■ **Your instructions**
Print every line of text in the data below word for word, leaving out the picture markers.

■ **Data shown**
----
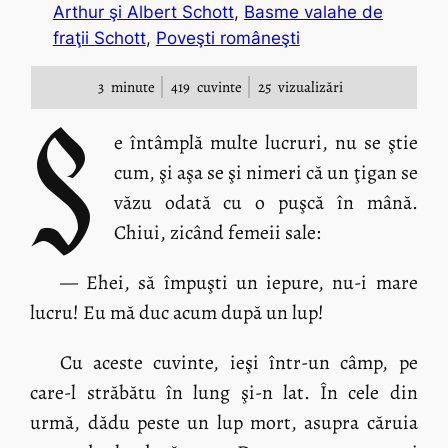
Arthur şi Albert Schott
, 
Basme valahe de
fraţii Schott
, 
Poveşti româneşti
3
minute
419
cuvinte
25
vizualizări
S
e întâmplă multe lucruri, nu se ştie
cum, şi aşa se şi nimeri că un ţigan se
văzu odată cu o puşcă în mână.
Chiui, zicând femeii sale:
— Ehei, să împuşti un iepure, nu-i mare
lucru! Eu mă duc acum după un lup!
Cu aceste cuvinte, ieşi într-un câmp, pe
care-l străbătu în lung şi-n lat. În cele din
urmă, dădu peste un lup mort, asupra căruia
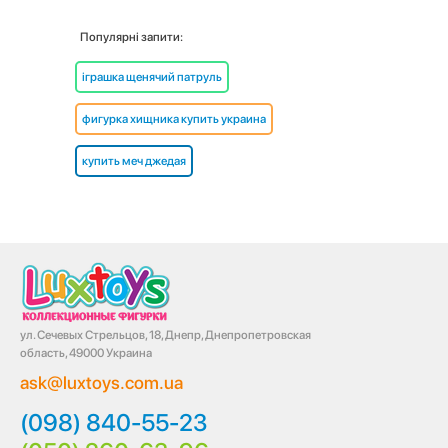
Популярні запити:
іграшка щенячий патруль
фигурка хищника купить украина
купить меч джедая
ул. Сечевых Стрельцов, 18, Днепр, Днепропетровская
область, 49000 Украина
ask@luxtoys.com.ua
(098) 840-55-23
----
■ **Task answer**
Arthur şi Albert Schott
, 
Basme valahe de
fraţii Schott
, 
Poveşti româneşti
3
minute
419
cuvinte
25
vizualizări
S
e întâmplă multe lucruri, nu se ştie
cum, şi aşa se şi nimeri că un ţigan se
văzu odată cu o puşcă în mână.
Chiui, zicând femeii sale:
— Ehei, să împuşti un iepure, nu-i mare
lucru! Eu mă duc acum după un lup!
Cu aceste cuvinte, ieşi într-un câmp, pe
care-l străbătu în lung şi-n lat. În cele din
urmă, dădu peste un lup mort, asupra căruia
Популярні запити:
іграшка щенячий патруль
фигурка хищника купить украина
купить меч джедая
ул. Сечевых Стрельцов, 18, Днепр, Днепропетровская
область, 49000 Украина
ask@luxtoys.com.ua
(098) 840-55-23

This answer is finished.